JAKARTA (Reuters) - Indonesia said on Monday a 20-year-old woman has died of bird flu and several other countries also reported more suspected cases in people.
Adding to the sense of alarm, researchers in Vietnam say the H5N1 avian flu virus has mutated allowing it to replicate more easily inside humans and other mammals. Taiwan said it had detected another bird flu strain that can infect people.
Avian influenza is known to have infected 125 people in Asia, killing 64, and is endemic in most poultry flocks in the region.
There are at least a dozen other suspected cases as governments in Asia struggle to control outbreaks in poultry to prevent more people from catching the virus, which experts fear could trigger a pandemic.
Vietnam and China said on Monday they had had more suspicious cases in people, while Thailand said a toddler confirmed infected with bird flu was recovering.
In the Indonesian capital, tests confirmed the woman died from H5N1, a Health Ministry official said and that tests were also being conducted on samples from a 13 year-old girl.
Both died over the weekend in the Sulianti Saroso Hospital, Jakarta's hospital for treating bird flu patients. Initial tests on the girl were negative.

### Data section
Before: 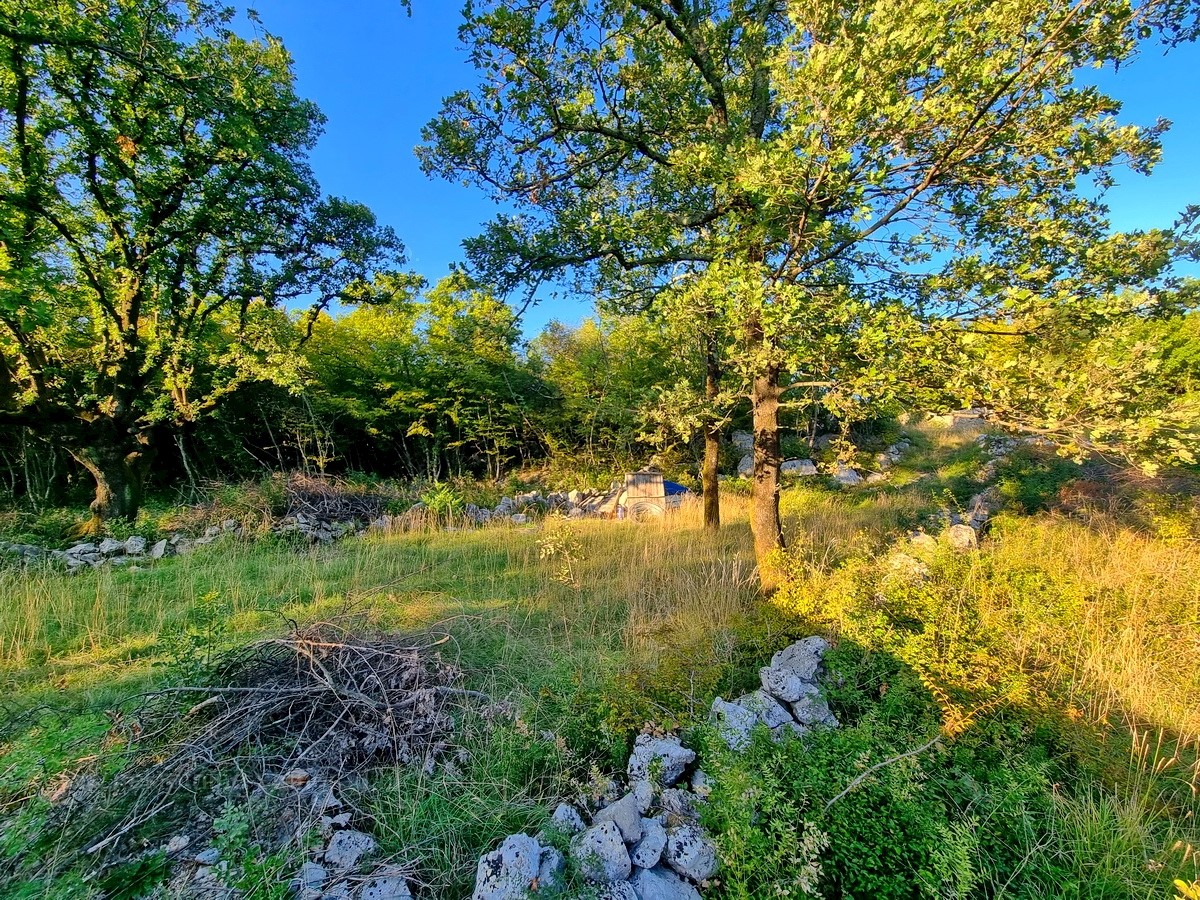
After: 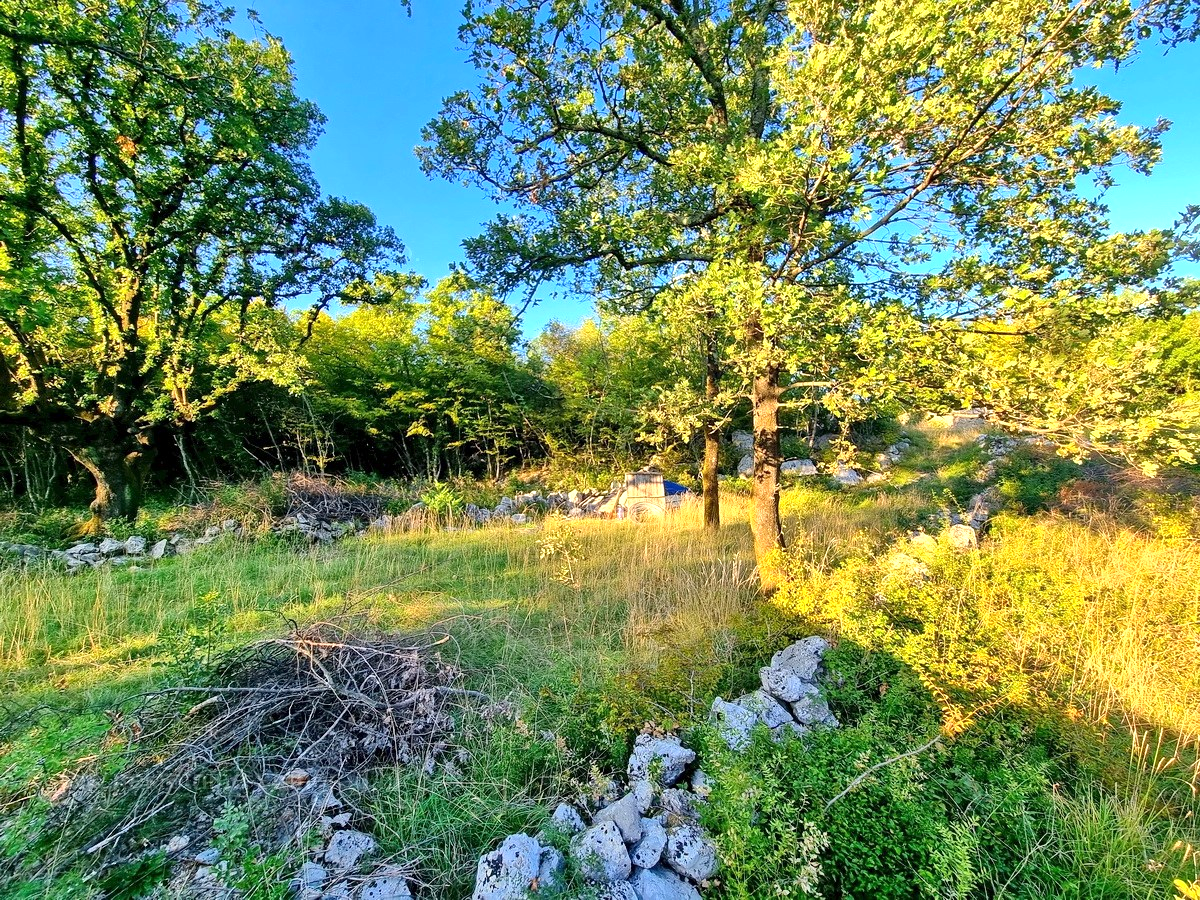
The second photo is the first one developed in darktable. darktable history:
exposure: exposure 0.655 EV, compensate exposure bias true, compensate highlight preservation false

### Exercise
Continue the bird flu news report from the point where it stops.

### Task response
Earlier, a hospital official said a 16-year-old boy had tested positive but Hariadi Wibisono, a senior official at the Health Ministry, said that was not the case.
Final test results for the woman and a 16-year-old girl who died last week have to be confirmed by a laboratory in Hong Kong.
The laboratory, affiliated with the World Health Organization, has confirmed five people have died of bird flu in Indonesia. But President Susilo Bambang Yudhoyono put the toll higher, telling a news conference on Monday seven of the 11 people who had contracted avian influenza in Indonesia had died.
HIGHLY VIRULENT IN MAMMALS
In Vietnam, scientists at the Ho Chi Minh Pasteur Institute who have been studying the genetic make up of H5N1 samples taken from people and poultry said it had undergone several mutations.
"There has been a mutation allowing the virus to (replicate) effectively in mammal tissue and become highly virulent," the institute said on its Web site at www.pasteur-hcm.org.vn.
State media said bird flu might have infected two more people in Vietnam, where 42 people have died from the virus since the latest outbreak in Asia began in late 2003.
State newspapers said on Monday a student was being tested in hospital after eating chicken eggs, while a 78-year-old woman died from pneumonia in central Quang Binh province on Friday.
China is probing a possible human case of bird flu in northeastern Liaoning province, the WHO said on Monday.
More than 10 million birds have been culled in Liaoning, where a female poultry worker has bird flu-like symptoms, said Roy Wadia, the WHO's China spokesman.
The WHO is also sending a team this week to the southern province of Hunan to investigate three pneumonia cases. One of the cases, a 12-year-old girl, has died.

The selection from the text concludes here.